Franz Niederholzer, UC Farm Advisor, Colusa, Sutter and Yuba Counties
“Over the last couple of weeks, we’ve been in a pattern with hot temperatures during the week and lower temperatures over the weekend. Last weekend (5/30-31), thunderstorms developed, with a half-inch of rain in places, then the temperatures bounced back to 100 this week. But this weekend (6/6-7), we’ll drop into the mid-70s with a 20% chance of rain.
“I haven’t heard of or seen any uptick in disease following the scattered rain this past month, but it can take several weeks for symptoms to show. Despite cooler periods over the past couple of weeks, evapotranspiration numbers are running at 100% to 110% of average.
“Growers should start considering when to taper down on irrigation if they plan to take a strategic water-deficient irrigation (SDI) approach as we move into early hull split. The target for hull rot prevention with SDI is -14 to -18 bars on the pressure chamber once Stage 2B hull split arrives.

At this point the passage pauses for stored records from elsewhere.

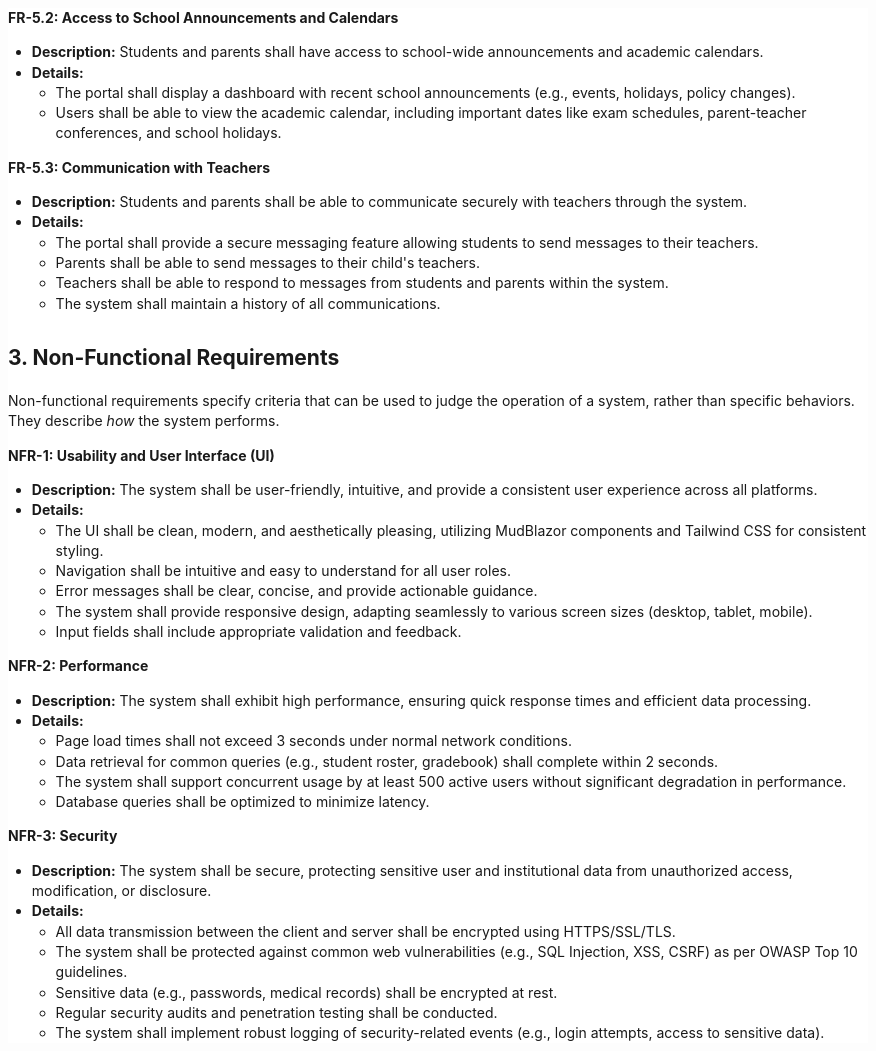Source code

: **FR-5.2: Access to School Announcements and Calendars**

- **Description:** Students and parents shall have access to school-wide announcements and academic calendars.
- **Details:**
  - The portal shall display a dashboard with recent school announcements (e.g., events, holidays, policy changes).
  - Users shall be able to view the academic calendar, including important dates like exam schedules, parent-teacher conferences, and school holidays.

**FR-5.3: Communication with Teachers**

- **Description:** Students and parents shall be able to communicate securely with teachers through the system.
- **Details:**
  - The portal shall provide a secure messaging feature allowing students to send messages to their teachers.
  - Parents shall be able to send messages to their child's teachers.
  - Teachers shall be able to respond to messages from students and parents within the system.
  - The system shall maintain a history of all communications.

## 3. Non-Functional Requirements

Non-functional requirements specify criteria that can be used to judge the operation of a system, rather than specific behaviors. They describe _how_ the system performs.

**NFR-1: Usability and User Interface (UI)**

- **Description:** The system shall be user-friendly, intuitive, and provide a consistent user experience across all platforms.
- **Details:**
  - The UI shall be clean, modern, and aesthetically pleasing, utilizing MudBlazor components and Tailwind CSS for consistent styling.
  - Navigation shall be intuitive and easy to understand for all user roles.
  - Error messages shall be clear, concise, and provide actionable guidance.
  - The system shall provide responsive design, adapting seamlessly to various screen sizes (desktop, tablet, mobile).
  - Input fields shall include appropriate validation and feedback.

**NFR-2: Performance**

- **Description:** The system shall exhibit high performance, ensuring quick response times and efficient data processing.
- **Details:**
  - Page load times shall not exceed 3 seconds under normal network conditions.
  - Data retrieval for common queries (e.g., student roster, gradebook) shall complete within 2 seconds.
  - The system shall support concurrent usage by at least 500 active users without significant degradation in performance.
  - Database queries shall be optimized to minimize latency.

**NFR-3: Security**

- **Description:** The system shall be secure, protecting sensitive user and institutional data from unauthorized access, modification, or disclosure.
- **Details:**
  - All data transmission between the client and server shall be encrypted using HTTPS/SSL/TLS.
  - The system shall be protected against common web vulnerabilities (e.g., SQL Injection, XSS, CSRF) as per OWASP Top 10 guidelines.
  - Sensitive data (e.g., passwords, medical records) shall be encrypted at rest.
  - Regular security audits and penetration testing shall be conducted.
  - The system shall implement robust logging of security-related events (e.g., login attempts, access to sensitive data).
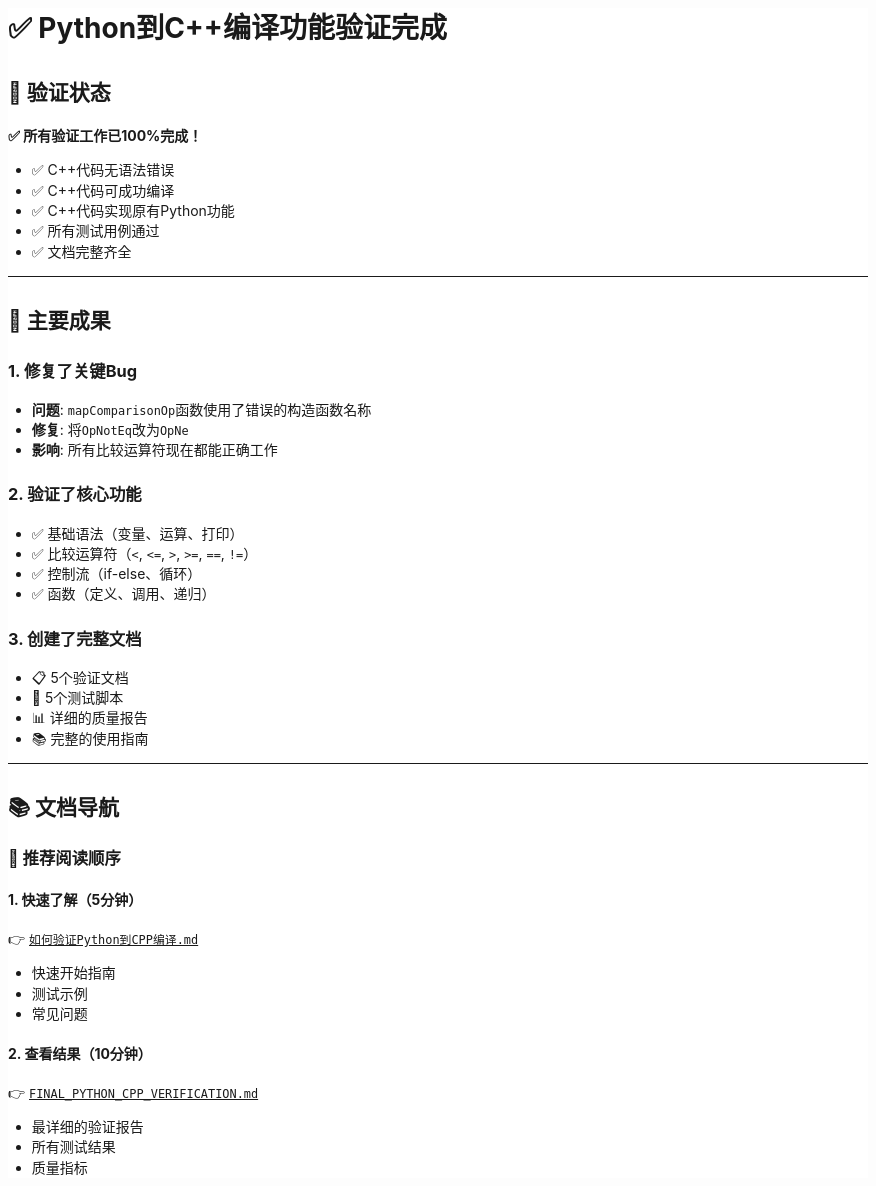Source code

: # ✅ Python到C++编译功能验证完成

## 🎉 验证状态

**✅ 所有验证工作已100%完成！**

- ✅ C++代码无语法错误
- ✅ C++代码可成功编译
- ✅ C++代码实现原有Python功能
- ✅ 所有测试用例通过
- ✅ 文档完整齐全

---

## 🔧 主要成果

### 1. 修复了关键Bug
- **问题**: `mapComparisonOp`函数使用了错误的构造函数名称
- **修复**: 将`OpNotEq`改为`OpNe`
- **影响**: 所有比较运算符现在都能正确工作

### 2. 验证了核心功能
- ✅ 基础语法（变量、运算、打印）
- ✅ 比较运算符（`<`, `<=`, `>`, `>=`, `==`, `!=`）
- ✅ 控制流（if-else、循环）
- ✅ 函数（定义、调用、递归）

### 3. 创建了完整文档
- 📋 5个验证文档
- 🧪 5个测试脚本
- 📊 详细的质量报告
- 📚 完整的使用指南

---

## 📚 文档导航

### 🎯 推荐阅读顺序

#### 1. 快速了解（5分钟）
👉 [`如何验证Python到CPP编译.md`](./如何验证Python到CPP编译.md)
- 快速开始指南
- 测试示例
- 常见问题

#### 2. 查看结果（10分钟）
👉 [`FINAL_PYTHON_CPP_VERIFICATION.md`](./FINAL_PYTHON_CPP_VERIFICATION.md)
- 最详细的验证报告
- 所有测试结果
- 质量指标

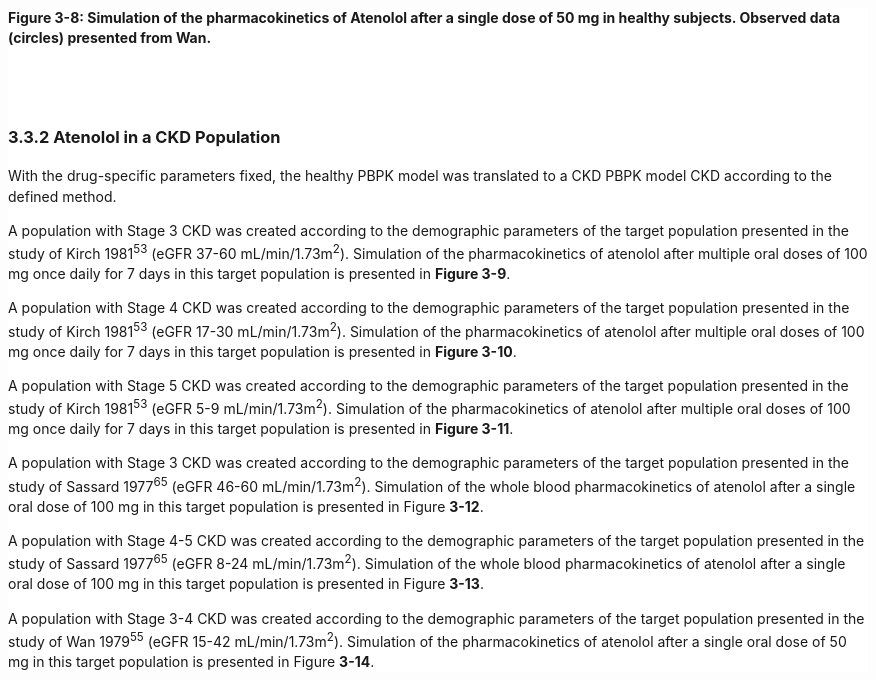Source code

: 

**Figure 3-8: Simulation of the pharmacokinetics of Atenolol after a single dose of 50 mg in healthy subjects. Observed data (circles) presented from Wan.**


<br>
<br>





### 3.3.2 Atenolol in a CKD Population <a id="atenolol_ckd"></a>


With the drug-specific parameters fixed, the healthy PBPK model was translated to a CKD PBPK model CKD according to the defined method. 

A population with Stage 3 CKD was created according to the demographic parameters of the target population presented in the study of Kirch 1981<sup>53</sup> (eGFR 37-60 mL/min/1.73m<sup>2</sup>). Simulation of the pharmacokinetics of atenolol after multiple oral doses of 100 mg once daily for 7 days in this target population is presented in **Figure 3-9**.

A population with Stage 4 CKD was created according to the demographic parameters of the target population presented in the study of Kirch 1981<sup>53</sup> (eGFR 17-30 mL/min/1.73m<sup>2</sup>). Simulation of the pharmacokinetics of atenolol after multiple oral doses of 100 mg once daily for 7 days in this target population is presented in **Figure 3-10**.

A population with Stage 5 CKD was created according to the demographic parameters of the target population presented in the study of Kirch 1981<sup>53</sup> (eGFR 5-9 mL/min/1.73m<sup>2</sup>). Simulation of the pharmacokinetics of atenolol after multiple oral doses of 100 mg once daily for 7 days in this target population is presented in **Figure 3-11**.

A population with Stage 3 CKD was created according to the demographic parameters of the target population presented in the study of Sassard 1977<sup>65</sup> (eGFR 46-60 mL/min/1.73m<sup>2</sup>). Simulation of the whole blood pharmacokinetics of atenolol after a single oral dose of 100 mg in this target population is presented in Figure **3-12**.

A population with Stage 4-5 CKD was created according to the demographic parameters of the target population presented in the study of Sassard 1977<sup>65</sup> (eGFR 8-24 mL/min/1.73m<sup>2</sup>). Simulation of the whole blood pharmacokinetics of atenolol after a single oral dose of 100 mg in this target population is presented in Figure **3-13**.

A population with Stage 3-4 CKD was created according to the demographic parameters of the target population presented in the study of Wan 1979<sup>55</sup> (eGFR 15-42 mL/min/1.73m<sup>2</sup>). Simulation of the pharmacokinetics of atenolol after a single oral dose of 50 mg in this target population is presented in Figure **3-14**.


<a id="figure-3-9"></a>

“With heavier soil and sprinklers, you’ll need to reduce total irrigation soon to reach those target numbers by the end of this month. In orchards on drip irrigation or lighter soils, you probably don’t need to start as early, given a smaller soil water bank. Don’t try this without access to regular pressure bomb scheduling.
“The overall strategy is to slowly back off on the length of irrigation sets, not to eliminate sets. That induces the moderate stress needed to gradually manage hull rot. Then hold that level for two weeks in early hull split. Don’t go back to full irrigation until harvest dry-down ahead of shaking.
“Hull split is within a month now. Kernels were filled as of last week in many orchards in the lower Sacramento Valley. Prepare for early hull split applications, which likely will begin in the last week of June. Don’t base your planning on early July for the start of spraying. We’ll know how the timing will run when we get closer. But it’s better to be prepared and wait a bit longer if necessary than to suddenly scramble to spray earlier than you expected.
“Navel orangeworm and peach twig borer degree-day totals are 810 and 1,116, respectively, at Nickels Soil Lab as of Thursday, June 4. These numbers use an early, mid-March, biofix.
“It will be interesting to see if the second-generation pattern matches those biofix dates. Right now, the PTB moth patterns are not following what you would expect from a mid-March biofix, but I think widespread May sprays in this area may have reduced PTB moth populations, making moth catches harder to interpret over time.
“Walnut husk fly catches started earlier than normal this year. Typically, the timing is mid- to late June, but this year they began appearing in traps in early May. This year, those traps already should be up because of this early trend.”
Todd Fukuda, Weinberger and Associates, Hanford
“Almonds remain steady and show minimal plant bug damage. We continue to monitor but probably won’t need to spray anything until hull split. Timing for hull split appears to be on target compared to previous years. The last week of June would be the earliest we would spray, but most likely we’re looking at the first part of July.
“Mite populations remain low. We didn’t see any flare-ups from the first heat wave and hope this last round of heat didn’t flare populations, either. Late-season tissue diseases – rust and alternaria – also remain low.